Top of Text block
The Technology Behind IOTA

IOTA’s fundamental technology in place of the blockchain is the directed acyclic graph (DAG). The directed acyclic graph, dubbed Tangle, is an unordered graph of transactions that may all indirectly reference each other, but do not require knowledge of all possible transactions on the network. Specifically, each transaction on the network on the network refers to and validates two transactions that occurred before it.

IOTA Tangle

The tangle is best understood visually. Confirmed transactions are black, unconfirmed are grey, source: IOTA Blog

In order for a node to post a transaction to the IOTA network, the node will have to first receive and validate two other unconfirmed transactions on the network and conduct a small proof-of-work algorithm on them in order to validate them. This deems the node trustworthy as it has verified a subsection of the IOTA network, and thus allows the node’s transaction to be verified by another node in the same way.

The design of the Tangle is one without transaction fees. The ‘fee’ one pays for a transaction is the two-transaction validation it must do.

Because transactions only need a reference to just two previous ones, the network is an asynchronous one. A potentially limitless number of transactions can be posted and verified by the network, provided there is enough activity being conducted on the network.

Its interesting to note that IOTA also utilizes a technology called Winternitz signatures to cryptographically secure transactions. This technology is thought to be secure against quantum computers and their potential attacks. A trait that most other cryptocurrencies do not possess.

The IOTA Vision and Purpose: Machine Economy

    IOTA was created with the intention to facilitate the “machine economy.” Our society, now more than ever, is being increasingly powered by machines that facilitate, oversee, and conduct transactions. This paradigm is categorized as the “Internet of Things” (IoT) industry. Because the IOTA network is enabled to rapidly transact completely arbitrary amount of currency in a secure and decentralized manner without the need for users to pay for fees, machines that wish to conduct financial activity with one another on a large and rapid scale can now leverage the Tangle to do so.
Bottom of Text block
> Exercise tasks:
[a] Could you copy the IOTA text, everything from "IOTA’s fundamental technology" down to "occurred before it."?
[b] Would you carry on with the IOTA text, picking up after its last sentence?
Top of Information supplied
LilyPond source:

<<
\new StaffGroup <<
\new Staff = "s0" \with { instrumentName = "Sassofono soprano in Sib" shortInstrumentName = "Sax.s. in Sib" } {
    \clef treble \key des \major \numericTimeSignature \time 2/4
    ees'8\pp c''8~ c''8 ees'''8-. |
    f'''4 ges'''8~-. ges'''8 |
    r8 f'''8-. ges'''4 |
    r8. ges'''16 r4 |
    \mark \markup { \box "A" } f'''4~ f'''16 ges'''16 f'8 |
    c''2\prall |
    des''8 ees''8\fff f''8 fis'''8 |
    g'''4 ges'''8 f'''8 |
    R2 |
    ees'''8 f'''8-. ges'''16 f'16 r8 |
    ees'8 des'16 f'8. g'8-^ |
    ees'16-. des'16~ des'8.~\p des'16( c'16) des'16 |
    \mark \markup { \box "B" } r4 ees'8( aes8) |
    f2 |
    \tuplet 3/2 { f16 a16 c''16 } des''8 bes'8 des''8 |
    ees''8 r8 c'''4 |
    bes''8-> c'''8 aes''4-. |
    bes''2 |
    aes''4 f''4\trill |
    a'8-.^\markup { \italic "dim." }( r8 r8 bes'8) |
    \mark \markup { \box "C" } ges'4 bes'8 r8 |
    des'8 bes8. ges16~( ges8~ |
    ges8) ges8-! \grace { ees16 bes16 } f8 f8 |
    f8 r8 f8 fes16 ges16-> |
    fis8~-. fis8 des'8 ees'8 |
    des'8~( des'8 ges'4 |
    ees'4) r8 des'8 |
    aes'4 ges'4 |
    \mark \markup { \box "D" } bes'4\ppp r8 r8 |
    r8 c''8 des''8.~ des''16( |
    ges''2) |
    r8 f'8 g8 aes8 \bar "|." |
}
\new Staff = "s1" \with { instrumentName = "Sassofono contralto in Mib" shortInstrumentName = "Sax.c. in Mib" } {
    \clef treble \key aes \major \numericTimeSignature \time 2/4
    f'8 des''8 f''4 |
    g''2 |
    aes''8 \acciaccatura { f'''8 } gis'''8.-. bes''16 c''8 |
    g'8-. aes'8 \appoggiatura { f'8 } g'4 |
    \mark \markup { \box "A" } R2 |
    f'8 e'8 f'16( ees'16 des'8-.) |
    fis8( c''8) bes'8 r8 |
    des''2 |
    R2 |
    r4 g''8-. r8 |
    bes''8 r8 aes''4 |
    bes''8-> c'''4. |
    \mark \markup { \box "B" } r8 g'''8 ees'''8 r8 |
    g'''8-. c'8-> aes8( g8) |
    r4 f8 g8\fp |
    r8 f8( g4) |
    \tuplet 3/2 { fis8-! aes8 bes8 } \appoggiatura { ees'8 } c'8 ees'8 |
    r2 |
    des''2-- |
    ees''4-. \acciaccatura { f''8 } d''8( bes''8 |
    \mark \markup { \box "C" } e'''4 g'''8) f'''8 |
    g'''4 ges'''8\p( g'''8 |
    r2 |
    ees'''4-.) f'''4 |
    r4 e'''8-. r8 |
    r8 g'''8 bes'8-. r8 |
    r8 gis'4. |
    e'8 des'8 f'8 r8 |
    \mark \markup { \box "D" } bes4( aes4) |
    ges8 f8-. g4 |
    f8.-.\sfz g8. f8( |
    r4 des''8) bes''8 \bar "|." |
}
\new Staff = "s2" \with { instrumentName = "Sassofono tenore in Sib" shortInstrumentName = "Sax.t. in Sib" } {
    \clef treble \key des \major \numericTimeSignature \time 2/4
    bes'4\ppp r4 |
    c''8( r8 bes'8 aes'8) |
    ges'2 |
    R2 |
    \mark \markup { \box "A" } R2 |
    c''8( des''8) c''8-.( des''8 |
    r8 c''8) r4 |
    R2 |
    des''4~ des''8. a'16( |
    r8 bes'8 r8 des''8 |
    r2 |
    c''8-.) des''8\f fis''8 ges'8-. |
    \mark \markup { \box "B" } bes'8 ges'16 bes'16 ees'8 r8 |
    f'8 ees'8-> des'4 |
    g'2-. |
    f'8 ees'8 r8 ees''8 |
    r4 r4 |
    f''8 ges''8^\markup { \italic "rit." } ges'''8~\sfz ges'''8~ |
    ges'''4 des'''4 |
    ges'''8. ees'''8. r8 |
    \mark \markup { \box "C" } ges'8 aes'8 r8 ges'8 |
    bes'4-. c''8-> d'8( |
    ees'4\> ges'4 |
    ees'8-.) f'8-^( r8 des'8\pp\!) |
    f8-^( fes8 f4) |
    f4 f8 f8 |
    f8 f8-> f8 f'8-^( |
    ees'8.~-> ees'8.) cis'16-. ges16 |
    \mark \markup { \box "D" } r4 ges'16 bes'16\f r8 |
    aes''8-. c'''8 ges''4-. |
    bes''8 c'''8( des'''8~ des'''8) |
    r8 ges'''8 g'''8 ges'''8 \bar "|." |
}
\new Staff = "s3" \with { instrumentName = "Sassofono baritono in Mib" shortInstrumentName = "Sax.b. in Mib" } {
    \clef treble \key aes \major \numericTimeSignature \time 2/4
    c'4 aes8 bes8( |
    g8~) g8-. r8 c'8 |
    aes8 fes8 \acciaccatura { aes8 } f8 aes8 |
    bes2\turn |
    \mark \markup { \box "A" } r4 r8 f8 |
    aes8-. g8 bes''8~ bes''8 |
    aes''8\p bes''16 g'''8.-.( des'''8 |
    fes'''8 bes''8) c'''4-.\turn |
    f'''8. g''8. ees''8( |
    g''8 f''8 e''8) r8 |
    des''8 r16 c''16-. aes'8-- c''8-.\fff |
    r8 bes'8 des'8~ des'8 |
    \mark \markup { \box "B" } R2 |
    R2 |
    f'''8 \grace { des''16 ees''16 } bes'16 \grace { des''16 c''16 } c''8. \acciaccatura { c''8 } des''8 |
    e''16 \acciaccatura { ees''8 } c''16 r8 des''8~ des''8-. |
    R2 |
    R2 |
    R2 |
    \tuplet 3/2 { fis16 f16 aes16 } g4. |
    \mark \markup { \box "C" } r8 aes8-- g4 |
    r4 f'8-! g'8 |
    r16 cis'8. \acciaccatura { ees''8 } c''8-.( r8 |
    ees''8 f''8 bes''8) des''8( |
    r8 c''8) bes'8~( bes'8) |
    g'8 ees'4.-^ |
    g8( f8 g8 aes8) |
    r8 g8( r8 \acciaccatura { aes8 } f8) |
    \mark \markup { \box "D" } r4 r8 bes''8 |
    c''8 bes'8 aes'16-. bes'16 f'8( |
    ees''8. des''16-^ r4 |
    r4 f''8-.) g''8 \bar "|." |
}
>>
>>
Bottom of Information supplied
> Solved problems:
[a]
IOTA’s fundamental technology in place of the blockchain is the directed acyclic graph (DAG). The directed acyclic graph, dubbed Tangle, is an unordered graph of transactions that may all indirectly reference each other, but do not require knowledge of all possible transactions on the network. Specifically, each transaction on the network on the network refers to and validates two transactions that occurred before it.

[b]
IOTA and The Internet of Things

The ever-evolving industry of Internet of Things

IOTA’s incredibly large and fixed supply, at exactly 2,779,530,283,277,761 (2.779 x 10^15) units also lends itself true to its vision. The vast amount of IOTA that exists paves the way for microtransactions to occur amongst thousands of devices simultaneously. This supply was entirely mined at the conception of the IOTA network, thus making it deflationary. In a case where coins are pre-mined and then distributed according to this, there is a fair amount of controversy in regards to the degree of distribution of the coins to prevent centralization of assets. However, the IOTA Foundation claims that coins are distributed relatively equally.

IOTA’s large supply also makes it necessary to refer to the number of IOTA as MIOTA (i.e. 1 million IOTA). Exchange prices for IOTA usually list prices for a single MIOTA.



Where can you buy IOTA?

IOTA can be bought primarily on popular cryptocurrency exchanges Bitfinex and Binance. A full list of all exchanges that sell IOTA can be found here.

Where can you store IOTA?

IOTA’s use of uncommon and quantum-resistant cryptography initially resulted in difficulty in terms of wallet-usage. This is because keys can only be used to sign an address once before being rendered invalid. As such, the number of widely available public wallets is currently limited as the community attempts to build around this cryptography, with promising upcoming solutions such as the Trinity wallet.

The most common way to store IOTA at the moment is to use the official IOTA wallet. The set up of this wallet requires a small degree of but is effectively outlined in this guide.